5. A BUSCA DE UM MODELO ANIMAL PARA O TOC: O

5.2 Estereotipia comportamental

O conceito de estereotipia tem sido usado para referir-se a comportamentos repetitivos e invariáveis, sem uma função ou uma meta evidente, sendo apresentados comumente por animais em cativeiro, e muitas vezes utilizados como indicadores de empobrecimento ambiental e de comprometimento do bem-estar do indivíduo, (Mason, 1991). Tais estereotipias estabelecem-se ao longo do processo de desenvolvimento ontogenético, e com o tempo podem se tornar independentes do estímulo que originalmente desencadeou seu desempenho. Entre os humanos, estereotipias comportamentais podem ser apresentadas por crianças institucionalizadas, indivíduos encarcerados em instituições fechadas como hospitais psiquiátricos ou prisões, indivíduos com deficiências sensoriais ou desajustamentos psicológicos, aparecendo como sintoma numa série de patologias comportamentais, como autismo, esquizofrenia, transtorno obsessivo compulsivo, drogadicção.

Algumas idéias sobre a compreensão da evolução e do desenvolvimento das estereotipias, em termos causais e funcionais, foram elaboradas em uma pesquisa anterior (Almeida, 1997).
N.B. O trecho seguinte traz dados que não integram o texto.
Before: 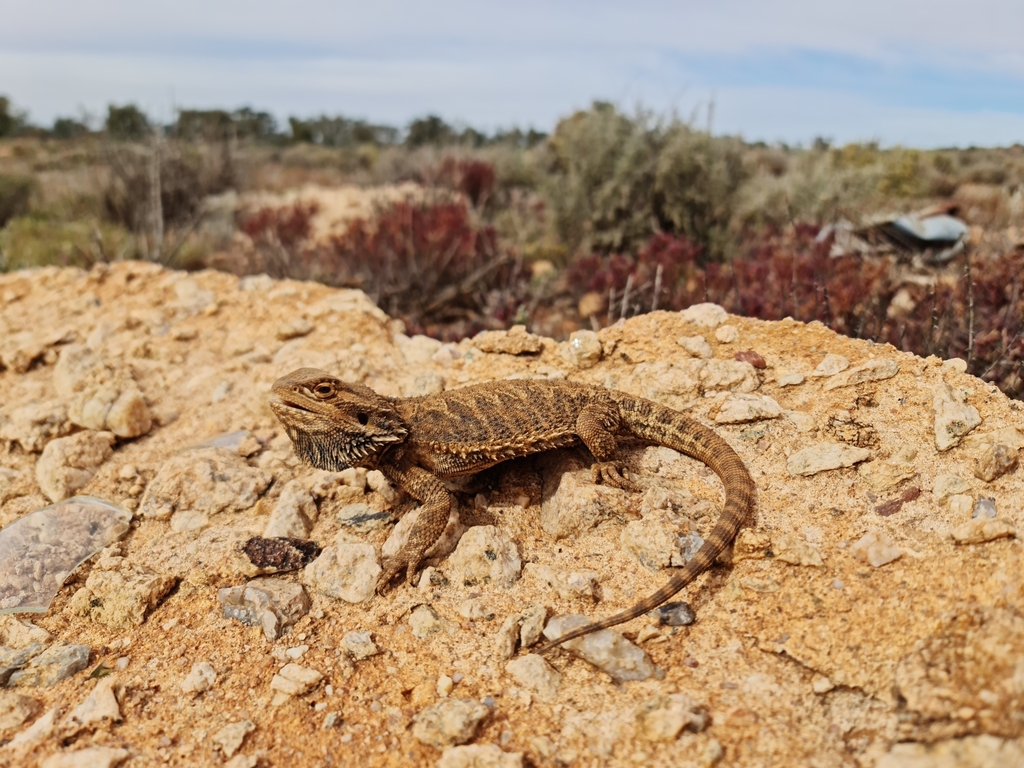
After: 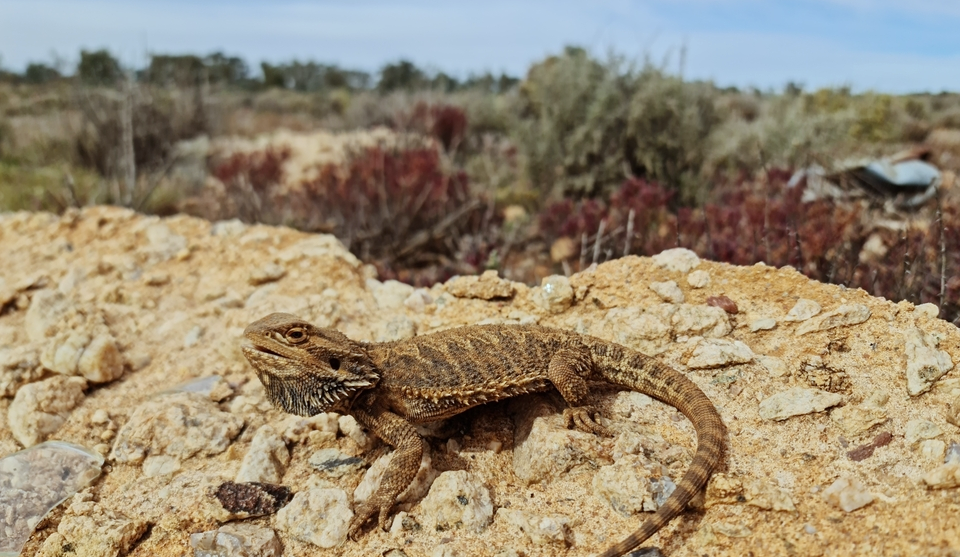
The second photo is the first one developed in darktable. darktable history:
local contrast: mode bilateral grid, contrast 10, coarseness 25, detail 110%, midtone range 0.2
white balance: red 0.925, blue 1.046
crop: left 2.737%, top 7.287%, right 3.421%, bottom 20.179%
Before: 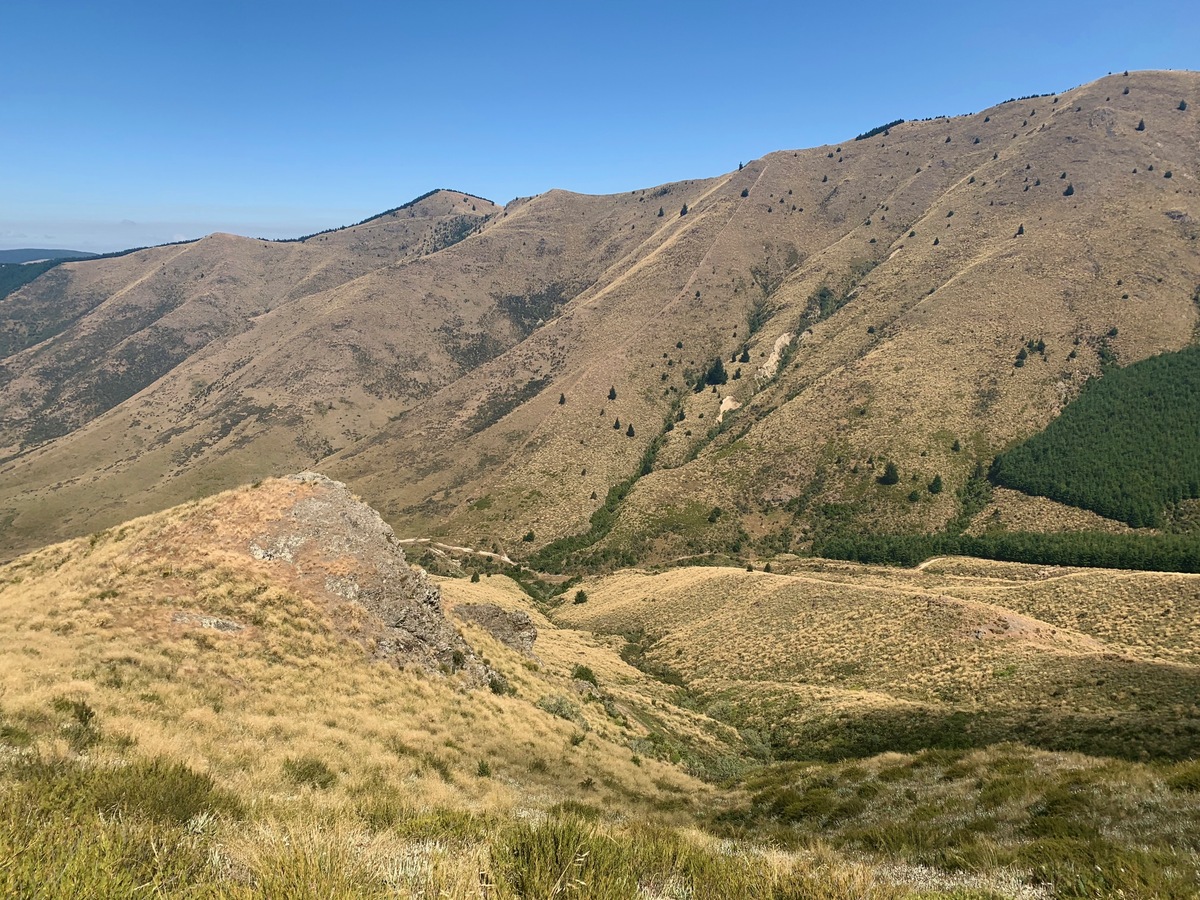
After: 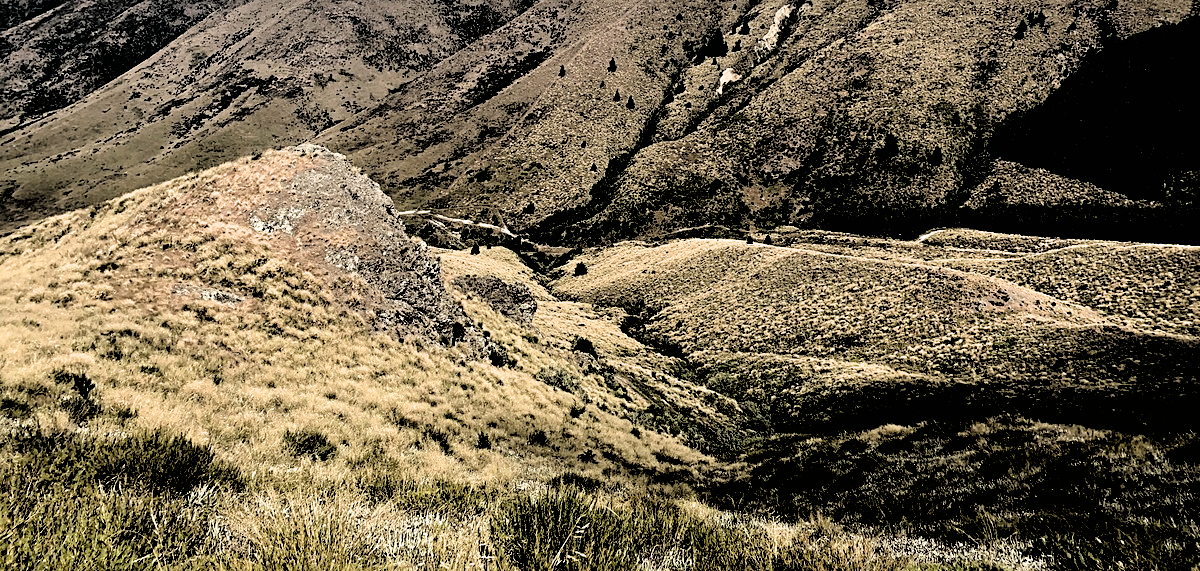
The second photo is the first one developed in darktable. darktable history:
filmic rgb: black relative exposure -1.13 EV, white relative exposure 2.06 EV, hardness 1.57, contrast 2.248, color science v6 (2022)
exposure: exposure -0.397 EV, compensate highlight preservation false
crop and rotate: top 36.451%
sharpen: radius 2.479, amount 0.331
Nesta, buscou-se identificar ocorrências de estereotipias comportamentais em macacos-aranha (Ateles paniscus e Ateles belzebuth ) em cativeiro, avaliar as características próprias destas estereotipias, o contexto em que se desencadeiam e as suas possíveis consequências funcionais, bem como levantar hipóteses sobre os padrões comportamentais dos quais estas estereotipias poderiam ter derivado. Os sujeitos foram 11 macacos-aranha, divididos em grupos que ocupavam três ilhas no lago do Zoológico de São Paulo. Os dados foram obtidos através de 10 sessões de vídeo para cada sujeito.Os critérios empregados na delimitação dos padrões considerados estereotipados foram heterogêneos, conforme a definição do conceito utilizada: freqüência alta na ocorrência do padrão, para padrões identificados no etograma da espécie utilizado como referência; repetitividade no desempenho motor do padrão; ausência de uma meta ou função clara; rigidez na forma do padrão comportamental; idiossincrasia.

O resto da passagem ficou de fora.